Debatte um Asylkompromiss : SPD stellt weiter Bedingungen für Transitzentren

Die SPD stellt weiterhin Bedingungen für die von der Union geplanten Transitzentren für Flüchtlinge, die nach Deutschland wollen und bereits in anderen Ländern registriert wurden.

"Es darf keine nationalen Alleingänge geben", sagte Partei- und Fraktionschefin Andrea Nahles am Mittwoch nach einer SPD- Fraktionssitzung in Berlin. Die SPD lehne zudem weiterhin geschlossene Lager ab. "Auf dieser Basis werden wir am Donnerstagabend weiter verhandeln."

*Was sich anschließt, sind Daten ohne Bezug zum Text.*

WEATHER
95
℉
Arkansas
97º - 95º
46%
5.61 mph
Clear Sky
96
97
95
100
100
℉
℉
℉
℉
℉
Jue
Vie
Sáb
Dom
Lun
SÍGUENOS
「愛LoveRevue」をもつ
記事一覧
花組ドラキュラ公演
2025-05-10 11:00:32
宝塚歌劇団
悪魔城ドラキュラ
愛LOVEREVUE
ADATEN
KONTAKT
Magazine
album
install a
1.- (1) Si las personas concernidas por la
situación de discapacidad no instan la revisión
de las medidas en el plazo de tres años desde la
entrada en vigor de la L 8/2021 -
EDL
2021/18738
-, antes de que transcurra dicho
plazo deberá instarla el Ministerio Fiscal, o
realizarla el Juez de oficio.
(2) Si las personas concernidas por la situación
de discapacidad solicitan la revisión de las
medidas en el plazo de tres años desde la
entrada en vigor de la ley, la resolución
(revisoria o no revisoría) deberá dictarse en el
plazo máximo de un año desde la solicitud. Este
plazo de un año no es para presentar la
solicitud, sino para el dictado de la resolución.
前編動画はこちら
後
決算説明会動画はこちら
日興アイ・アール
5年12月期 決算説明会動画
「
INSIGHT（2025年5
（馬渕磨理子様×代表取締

Union und SPD hatten bereits am Dienstagabend über die geplanten Transitzentren beraten, auf die sich CDU und CSU nach dem erbitterten Machtkampf zwischen Bundesinnenminister Horst Seehofer (CSU) und Bundeskanzlerin Angela Merkel (CDU) geeinigt hatten.

Die SPD hatte sich in der Vergangenheit generell gegen Transitzonen für Flüchtlinge gewandt. In der Partei wird jetzt aber darauf verwiesen, dass es bei dem neuen Unionsvorschlag um eine begrenzte Zahl von Flüchtlingen geht. Deshalb wird eine Einigung für möglich gehalten. Ob diese schon bei den Beratungen der Koalition am Donnerstagabend zustande kommen wird, ist aber noch offen.

Nach Angaben des Bundesinnenministeriums wurden an den deutschen Grenzen zwischen Januar und Mitte Juni diesen Jahres rund 18.000 bereits registrierte Flüchtlinge festgestellt.